- Problem to solve
Rewrite the stretch of the listing from the line containing "Robinet de lavabo et vasque bec bas" through the end of the listing, replacing "Pertinence" with "Popularité" and changing nothing else.
Segment Start: Data excerpts
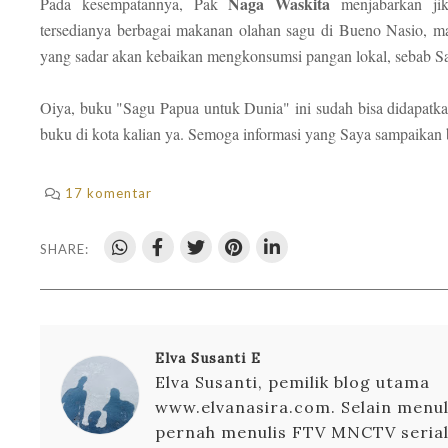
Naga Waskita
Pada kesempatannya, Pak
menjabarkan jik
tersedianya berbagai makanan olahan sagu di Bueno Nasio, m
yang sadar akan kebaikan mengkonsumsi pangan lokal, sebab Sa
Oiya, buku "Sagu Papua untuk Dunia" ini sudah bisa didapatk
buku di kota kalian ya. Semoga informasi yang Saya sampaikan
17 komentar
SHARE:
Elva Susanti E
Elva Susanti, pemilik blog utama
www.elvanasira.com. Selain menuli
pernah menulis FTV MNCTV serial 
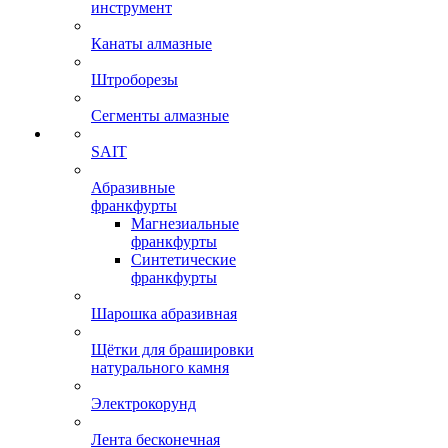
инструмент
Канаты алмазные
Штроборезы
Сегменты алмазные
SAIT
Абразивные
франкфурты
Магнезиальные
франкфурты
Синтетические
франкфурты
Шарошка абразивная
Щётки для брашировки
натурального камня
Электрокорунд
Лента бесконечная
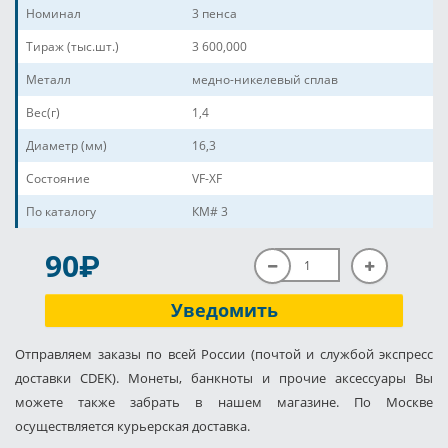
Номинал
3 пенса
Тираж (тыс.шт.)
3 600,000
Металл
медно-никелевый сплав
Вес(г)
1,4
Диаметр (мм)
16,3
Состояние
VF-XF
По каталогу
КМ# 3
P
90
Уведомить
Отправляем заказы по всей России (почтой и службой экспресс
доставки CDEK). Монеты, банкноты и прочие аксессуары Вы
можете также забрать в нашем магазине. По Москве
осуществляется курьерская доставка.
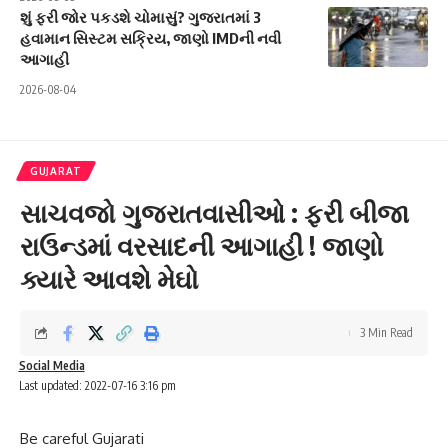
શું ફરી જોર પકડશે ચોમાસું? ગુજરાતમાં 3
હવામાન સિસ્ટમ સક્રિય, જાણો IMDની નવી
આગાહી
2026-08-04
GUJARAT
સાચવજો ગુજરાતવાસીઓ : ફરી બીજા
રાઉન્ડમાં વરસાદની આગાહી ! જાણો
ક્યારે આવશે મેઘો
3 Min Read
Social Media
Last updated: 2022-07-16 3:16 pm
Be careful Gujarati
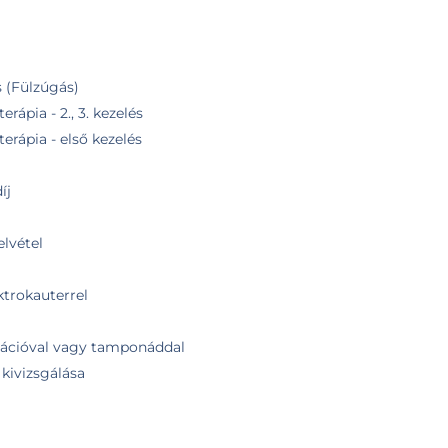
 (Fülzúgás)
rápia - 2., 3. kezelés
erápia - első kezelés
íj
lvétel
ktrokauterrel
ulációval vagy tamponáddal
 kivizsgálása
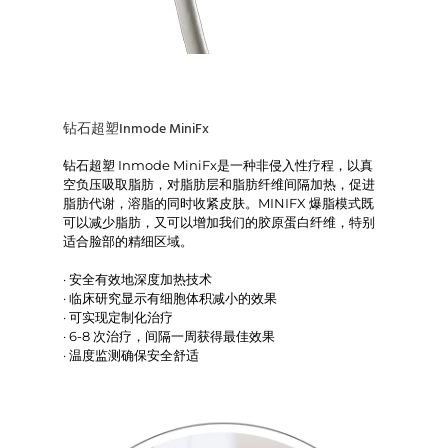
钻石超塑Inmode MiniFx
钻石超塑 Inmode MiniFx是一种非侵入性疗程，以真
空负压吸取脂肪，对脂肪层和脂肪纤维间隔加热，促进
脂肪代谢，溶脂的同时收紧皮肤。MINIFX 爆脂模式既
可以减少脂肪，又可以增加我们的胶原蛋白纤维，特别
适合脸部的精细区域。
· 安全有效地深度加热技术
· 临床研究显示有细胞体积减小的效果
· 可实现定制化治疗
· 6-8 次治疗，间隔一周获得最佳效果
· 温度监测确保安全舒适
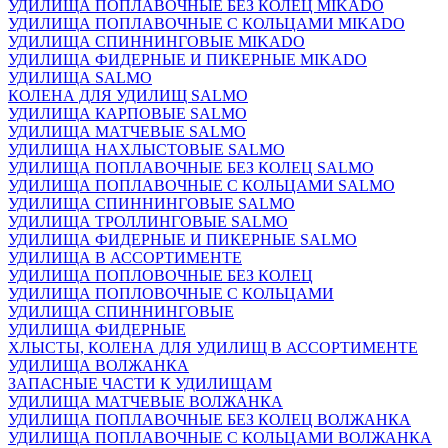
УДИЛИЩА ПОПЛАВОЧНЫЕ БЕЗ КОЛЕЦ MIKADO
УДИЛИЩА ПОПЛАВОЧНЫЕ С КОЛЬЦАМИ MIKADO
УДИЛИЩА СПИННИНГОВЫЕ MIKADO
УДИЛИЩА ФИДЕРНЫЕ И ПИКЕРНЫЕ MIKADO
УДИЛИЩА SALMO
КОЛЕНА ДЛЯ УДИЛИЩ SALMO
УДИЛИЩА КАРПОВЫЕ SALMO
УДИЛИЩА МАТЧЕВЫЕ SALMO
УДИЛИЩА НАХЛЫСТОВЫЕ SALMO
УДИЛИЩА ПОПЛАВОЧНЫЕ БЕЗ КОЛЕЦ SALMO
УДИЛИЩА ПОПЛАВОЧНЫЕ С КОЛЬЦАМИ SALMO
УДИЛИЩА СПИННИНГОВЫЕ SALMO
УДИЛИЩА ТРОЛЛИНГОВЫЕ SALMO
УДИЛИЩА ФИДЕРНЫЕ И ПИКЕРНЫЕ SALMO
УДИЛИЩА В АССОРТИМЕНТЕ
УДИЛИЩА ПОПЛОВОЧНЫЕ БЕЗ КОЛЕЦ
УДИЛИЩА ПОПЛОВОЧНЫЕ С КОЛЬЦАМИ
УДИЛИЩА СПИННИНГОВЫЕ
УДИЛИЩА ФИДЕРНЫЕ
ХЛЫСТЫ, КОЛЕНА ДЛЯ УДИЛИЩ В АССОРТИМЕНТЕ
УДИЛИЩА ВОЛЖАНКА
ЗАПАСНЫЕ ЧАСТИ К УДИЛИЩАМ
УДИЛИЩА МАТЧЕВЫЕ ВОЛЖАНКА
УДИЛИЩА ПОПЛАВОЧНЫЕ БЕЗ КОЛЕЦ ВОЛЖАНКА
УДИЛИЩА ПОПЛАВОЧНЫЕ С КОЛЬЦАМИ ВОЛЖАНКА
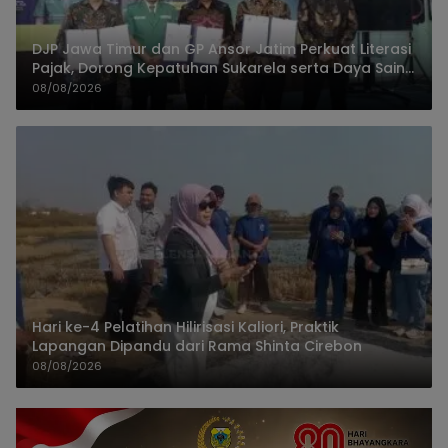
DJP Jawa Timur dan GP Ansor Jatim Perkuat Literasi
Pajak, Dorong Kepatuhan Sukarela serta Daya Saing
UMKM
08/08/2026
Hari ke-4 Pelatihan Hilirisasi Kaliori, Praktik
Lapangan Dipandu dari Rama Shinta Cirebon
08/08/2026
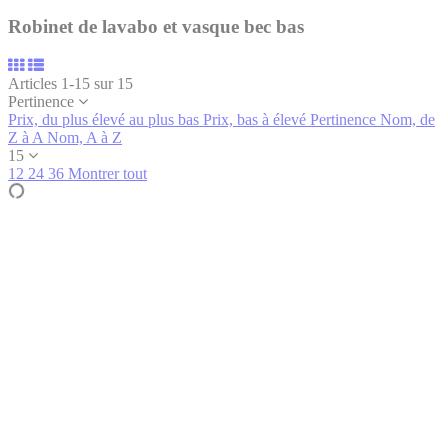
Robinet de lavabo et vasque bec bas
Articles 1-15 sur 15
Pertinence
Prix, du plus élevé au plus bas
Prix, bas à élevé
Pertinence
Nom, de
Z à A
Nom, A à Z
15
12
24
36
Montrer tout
Segment End: Data excerpts
- Written reply
Robinet de lavabo et vasque bec bas
Articles 1-15 sur 15
Popularité
Prix, du plus élevé au plus bas
Prix, bas à élevé
Popularité
Nom, de
Z à A
Nom, A à Z
15
12
24
36
Montrer tout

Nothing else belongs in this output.